Lionel Bowen
The Hon. Lionel Bowen, MP, is the Federal Attorney-General.
This article is designed to give a brief outline of the way in which the Australian Bill of Rights Bill 1985 would operate, and to answer some of the misunderstandings that Mr. Bowen believes have arisen in recent months about what the Bill will and will not do.
PURPOSE
The Australian Bill of Rights Bill 1985 is designed to secure the basic civil and political rights and freedoms of all Australians. The rights and freedoms are set out in the Bill of Rights itself and are implemented through the enforcement provisions in the rest of the Bill.
CONTENT
The Bill of Rights (which constitutes clause 8 of the Australian Bill of Rights Bill) is based on the International Covenant on Civil and Political Rights. The rights and freedoms guaranteed in the Bill of Rights include:
- the basic political rights, including the right to vote and the freedoms of expression, thought, conscience, religion, belief, assembly and association;
- the right to life, liberty and security of the person;
- the right to equality and non-discrimination;
- the right to privacy;
- freedom of movement;
- the right to be free of torture and cruel, inhuman or degrading treatment or punishment;
- the rights of ethnic, religious and linguistic minorities; and
- a number of criminal procedural rights, including the right to consult with a lawyer, the right to be presumed innocent until proved guilty, and the right not to be subject to retrospective criminal laws.

_Dataset content_:
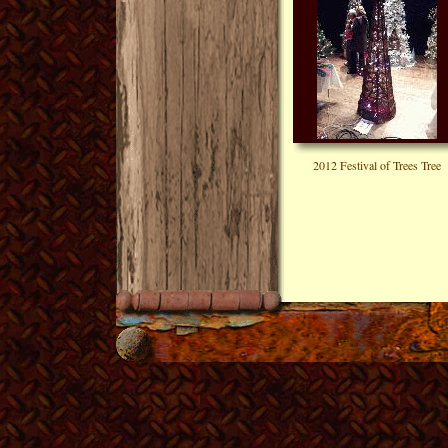
2012 Festival of Trees Tree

_What the exercise asks_:
Answer these from the Bill of Rights article:
1. What office does Lionel Bowen hold?
2. According to the PURPOSE section, whose basic civil and political rights and freedoms is the Bill designed to secure?
3. Which clause of the Australian Bill of Rights Bill makes up the Bill of Rights?

_Result of this exercise_:
1. Federal Attorney-General
2. All Australians
3. Clause 8